* Opdrachten:
a: Kloppen deze uitspraken met de gegeven tekst? (i) Het beheer door [appellant] stopte per 1 juni 2017 omdat [geïntimeerde] de overeenkomst opzegde. (ii) De kamers in de panden worden verhuurd aan toeristen. (iii) Het WhatsAppgesprek vond plaats op 10 oktober 2017. Antwoord per uitspraak met ja of nee en citeer letterlijk de woorden uit de tekst die de doorslag geven.
b: Schrijf het stuk van de gegeven tekst over tussen "4.De vaststaande feiten" en "verhuurd aan studenten.", beide inbegrepen.

4.De vaststaande feiten

4.1
Het hof gaat uit van de volgende vaststaande feiten.
4.2
[geïntimeerde] is eigenaar van een pand aan de [adres1] te [woonplaats2] en een pand
aan de [adres2] te [woonplaats2] (hierna samen ook: de panden). De (kamers in de) panden worden door [geïntimeerde] verhuurd aan studenten.
4.3
Tussen partijen is een overeenkomst tot stand gekomen, inhoudende dat [appellant] de
panden voor [geïntimeerde] zou gaan beheren. [appellant] zou zorgen voor (onder andere) de verhuur van de kamers en de inning van de huur.
4.4
Per 1 juni 2017 is aan het beheer door [appellant] een einde gekomen, omdat [geïntimeerde] de overeenkomst tussen partijen heeft opgezegd.
4.5
Op 10 oktober 2017 heeft tussen [geïntimeerde] en [appellant] het volgende WhatsAppgesprek plaatsgevonden:
[appellant] : De belastingen van € 895,- is maar 50% voor mij rekening. Ik heb je beide woningen
per juni teruggegeven. Verder zijn de kosten vd reparatie en de apparatuur nog niet eraf. Ik wil
het graag jou zsm aflossen dan komen we hier nog op terug. Ik hoop eerst dat het probleem
met de [adres2] opgelost wordt Inshallah.

* Gegevens uit lijst:
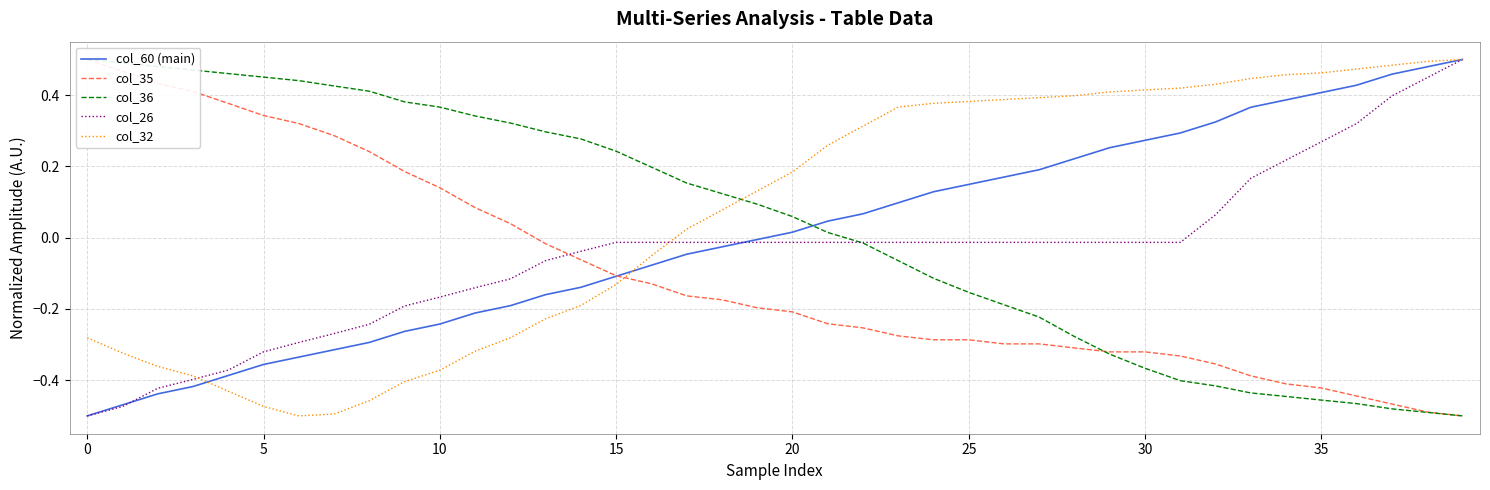

Which series reaches the maximum Y coordinate?

col_60 (main)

* Antwoorden:
a:
(i) Ja: "Per 1 juni 2017 is aan het beheer door [appellant] een einde gekomen, omdat [geïntimeerde] de overeenkomst tussen partijen heeft opgezegd."
(ii) Nee: "De (kamers in de) panden worden door [geïntimeerde] verhuurd aan studenten."
(iii) Ja: "Op 10 oktober 2017 heeft tussen [geïntimeerde] en [appellant] het volgende WhatsAppgesprek plaatsgevonden"

b:
4.De vaststaande feiten

4.1
Het hof gaat uit van de volgende vaststaande feiten.
4.2
[geïntimeerde] is eigenaar van een pand aan de [adres1] te [woonplaats2] en een pand
aan de [adres2] te [woonplaats2] (hierna samen ook: de panden). De (kamers in de) panden worden door [geïntimeerde] verhuurd aan studenten.